Court Opinion

ID: 8410082
Source: CourtListenerOpinion
Date Created: 2022-11-02 17:52:49.119258+00
Date Added: 2024-06-11T16:47:44.931968
License: Public Domain

EDITH BROWN CLEMENT, Circuit Judge,
dissenting:
The decision to grant COA must be based on the merits of the petitioner’s habeas claim under the Antiterrorism and Effective Death Penalty Act (“AEDPA”); this is true even in a capital case. While I do not disagree with the standard for granting COA that the majority identifies, I cannot see how that admittedly low threshold has been met. In granting COA, the majority ignores the lack of merit of Dickson’s claims and the obvious support in the record for the Director’s position. Because the majority fails to adhere to the strictures of AEDPA, I respectfully dissent.
My disagreement with the majority opinion is two-fold. First, the majority disregards the wealth of corroborating evidence that renders the undisclosed statements immaterial for the purposes of Brady v. Maryland, 373 U.S. 83, 83 S.Ct. 1194, 10 L.Ed.2d 215 (1963). This is improper under this circuit’s Brady jurisprudence. See East v. Johnson, 123 F.3d 235, 239 (5th Cir.1997) (stating “when the testimony of a witness who might have been impeached by undisclosed evidence is strongly corroborated by additional evidence, the undisclosed evidence generally is not found to be material”). See also Summers v. Dretke, 431 F.3d 861, 874 (5th Cir.2005) (denying COA on a Brady claim). I would not dissent on this point alone, however, because the majority’s error may be addressed at the merits phase.
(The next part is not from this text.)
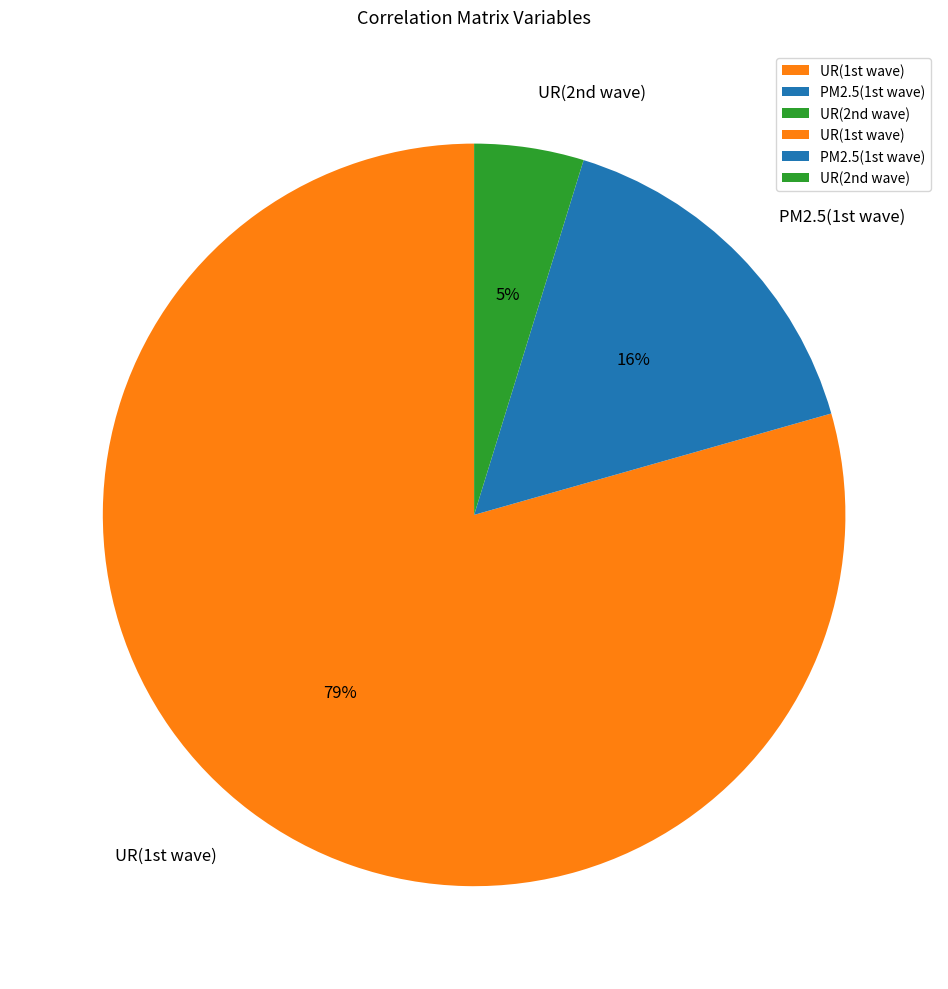

What is the smallest slice in the pie chart?

UR(2nd wave)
Second, and most troubling, the majority grants COA based on the debatability of the Brady claim, not the debatability of the district court’s resolution of the habeas petition under AEDPA. Even if there were room for debate on whether the undisclosed statements are material under Brady, that is not the question before this court. Rather, the relevant question is whether the district court’s resolution under AEDPA is debatable. As such, we must ask whether jurists of reason can debate that the state court’s rejection of Dickson’s claims was contrary to or an unreasonable application of clearly established Supreme Court precedent. But the majority grants COA without even considering this question. While I disagree with the majority’s assessment that the undisclosed statements are even potentially material under Brady, I dissent because of the majority’s failure to incorporate AED-PA’s deferential standard into its analysis.